◆ **QUESTIONS**
1 - Using the forum thread about the logarithmic integral, decide whether each statement agrees with it, answering yes or no and quoting the words of the thread that settle it. (a) Wolfram|Alpha suggests a possible closed form of −(1/8) ln 2 ln 3. (b) The substitution applied to the integral is u = ln(1/2 − x). (c) To reach the integral with denominator e^{2x} − e^x + 1, p is set to 1/2.
2 - According to the forum thread about the logarithmic integral, what numerical value does Wolfram|Alpha give for the integral?

Find the integral $$\int_ 0^{1/2} {\frac {x} {3 + 4 x^2}\ln\frac {\ln\left (1/2 + x \right)} {\ln\left (1/2 - x \right)}\mathrm {d} x} $$
Wolfram | Alpha tells me that the answer is $ - 0.0951875 ... $, and its possible closed form is $ - \frac18\ln2\ln3$. But I don't know how to do it.
Thanks in advance.
On
Firstly, recognise the "symmetry" in the integral $$I = \int_{0}^{\frac{1}{2}} \frac{x}{3+4x^2} \ln \left(\frac{\ln(1/2+x)}{\ln(1/2-x)}\right)\, dx = \int_{-\frac{1}{2}}^{\frac{1}{2}} \frac{x}{3+4x^2} \ln\left(-\ln\left(\frac{1}{2}+x\right)\right)\,dx$$
Now enforce the substitution $-\ln(1/2+x)=u$: $$\implies I = \frac{1}{8} \int_{0}^{\infty} \frac{\ln(u) (2-e^u)}{e^{2u}-e^u+1}\,du$$ Now consider firstly the Mellin transform $$\int_{0}^{\infty} \frac{x^{s-1}}{e^x-z}\,dx = \frac{1}{z} \Gamma (s) \operatorname{Li}_s (z)$$ which can be found here. Now, through partial fractions, we can determine that \begin{align}\int_{0}^{\infty} \frac{x^{s-1}}{(e^x+p-q)(e^x+p+q)}\,dx &= \int_{0}^{\infty} \frac{x^{s-1}}{e^{2x}+2pe^x+p^2-q^2}\,dx\\&=\frac{\Gamma(s)}{2q(p+q)} \operatorname{Li}_s (-p-q) - \frac{\Gamma(s)}{2q(p-q)} \operatorname{Li}_s (-p+q)\end{align} Thus setting $p=-\frac{1}{2}$ and $q=\frac{i \sqrt{3}}{2}$: $$\int_{0}^{\infty} \frac{x^{s-1}}{e^{2x}-e^x+1}\,dx=-\frac{\Gamma(s)}{2\sqrt{3}}\left(\left(\sqrt{3}-i\right)\operatorname{Li}_s\left(\frac{1}{2}-\frac{i\sqrt{3}}{2}\right)+\left(\sqrt{3}+i\right)\operatorname{Li}_s\left(\frac{1}{2}+\frac{i\sqrt{3}}{2}\right)\right)$$ Through a similar process, we can determine $$\int_{0}^{\infty} \frac{x^{s-1} e^x}{(e^x+p-q)(e^x+p+q)}\,dx = \frac{\Gamma(s)}{2q} \left(\operatorname{Li}_s (-p+q)-\operatorname{Li}_s (-p-q)\right)$$
In general: $$\int_{0}^{\infty} \frac{x^{s-1}}{a \cosh x+b\sinh x+c}\,dx=\frac{\Gamma(s)}{\sqrt{b^2+c^2-a^2}} \left(\operatorname{Li}_s \left(\frac{\sqrt{b^2+c^2-a^2}-c}{a+b}\right)-\operatorname{Li}_s \left(-\frac{\sqrt{b^2+c^2-a^2}+c}{a+b}\right)\right)$$ which I utilised here.

◆ **RECORDED INFORMATION**
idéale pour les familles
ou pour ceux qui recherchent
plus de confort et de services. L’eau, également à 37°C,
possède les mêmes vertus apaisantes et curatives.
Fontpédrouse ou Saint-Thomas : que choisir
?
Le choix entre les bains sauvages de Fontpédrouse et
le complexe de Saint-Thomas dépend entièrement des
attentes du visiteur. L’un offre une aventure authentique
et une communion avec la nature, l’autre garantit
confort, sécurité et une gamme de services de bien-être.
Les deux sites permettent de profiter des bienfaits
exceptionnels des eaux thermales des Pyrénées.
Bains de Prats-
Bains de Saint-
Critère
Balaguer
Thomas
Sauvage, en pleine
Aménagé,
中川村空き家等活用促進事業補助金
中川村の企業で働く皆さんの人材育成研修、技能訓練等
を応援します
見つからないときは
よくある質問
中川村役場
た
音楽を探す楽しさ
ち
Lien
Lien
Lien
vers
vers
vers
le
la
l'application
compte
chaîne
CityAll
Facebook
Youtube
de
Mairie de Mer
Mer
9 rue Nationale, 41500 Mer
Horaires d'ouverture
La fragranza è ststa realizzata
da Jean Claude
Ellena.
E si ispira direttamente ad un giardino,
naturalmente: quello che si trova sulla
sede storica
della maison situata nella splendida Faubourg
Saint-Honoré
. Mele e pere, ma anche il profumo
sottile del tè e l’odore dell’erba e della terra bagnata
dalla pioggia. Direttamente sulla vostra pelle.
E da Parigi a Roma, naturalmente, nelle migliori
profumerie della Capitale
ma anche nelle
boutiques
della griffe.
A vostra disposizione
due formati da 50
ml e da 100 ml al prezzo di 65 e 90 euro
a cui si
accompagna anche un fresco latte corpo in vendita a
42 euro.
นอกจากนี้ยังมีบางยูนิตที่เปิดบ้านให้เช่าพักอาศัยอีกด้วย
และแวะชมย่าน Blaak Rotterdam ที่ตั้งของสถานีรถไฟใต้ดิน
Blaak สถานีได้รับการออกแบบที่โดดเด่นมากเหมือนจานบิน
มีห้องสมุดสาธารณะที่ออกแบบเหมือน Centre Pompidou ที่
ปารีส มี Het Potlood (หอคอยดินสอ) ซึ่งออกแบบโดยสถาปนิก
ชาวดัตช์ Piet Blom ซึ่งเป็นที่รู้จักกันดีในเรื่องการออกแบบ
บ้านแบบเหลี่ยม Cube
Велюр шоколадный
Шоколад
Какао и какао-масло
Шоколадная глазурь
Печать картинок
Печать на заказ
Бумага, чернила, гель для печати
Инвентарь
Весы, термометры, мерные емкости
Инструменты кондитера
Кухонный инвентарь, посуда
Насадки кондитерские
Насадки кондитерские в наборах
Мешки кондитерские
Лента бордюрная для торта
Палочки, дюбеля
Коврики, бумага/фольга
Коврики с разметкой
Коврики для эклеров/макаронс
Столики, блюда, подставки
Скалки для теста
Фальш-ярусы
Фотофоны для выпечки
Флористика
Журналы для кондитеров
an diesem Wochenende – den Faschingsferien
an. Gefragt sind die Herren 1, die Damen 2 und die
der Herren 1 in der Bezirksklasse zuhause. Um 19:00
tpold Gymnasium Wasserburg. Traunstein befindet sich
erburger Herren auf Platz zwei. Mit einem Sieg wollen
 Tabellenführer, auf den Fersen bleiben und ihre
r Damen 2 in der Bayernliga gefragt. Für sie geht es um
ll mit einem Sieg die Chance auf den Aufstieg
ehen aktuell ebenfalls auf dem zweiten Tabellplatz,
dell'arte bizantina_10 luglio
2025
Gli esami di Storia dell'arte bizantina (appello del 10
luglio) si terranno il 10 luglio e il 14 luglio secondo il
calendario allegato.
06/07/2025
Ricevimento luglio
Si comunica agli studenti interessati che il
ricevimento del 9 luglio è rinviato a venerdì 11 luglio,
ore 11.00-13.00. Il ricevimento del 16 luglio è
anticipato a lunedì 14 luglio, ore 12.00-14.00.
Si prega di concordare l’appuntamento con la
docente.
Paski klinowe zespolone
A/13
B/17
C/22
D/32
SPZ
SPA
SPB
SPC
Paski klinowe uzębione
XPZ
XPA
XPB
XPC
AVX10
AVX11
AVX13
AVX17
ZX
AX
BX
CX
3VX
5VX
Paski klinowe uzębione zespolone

◆ **SOLUTIONS TO THE EXERCISE**
1 -
(a) Yes: "its possible closed form is $ - \frac18\ln2\ln3$"
(b) No: "Now enforce the substitution $-\ln(1/2+x)=u$"
(c) No: "Thus setting $p=-\frac{1}{2}$"

2 - −0.0951875...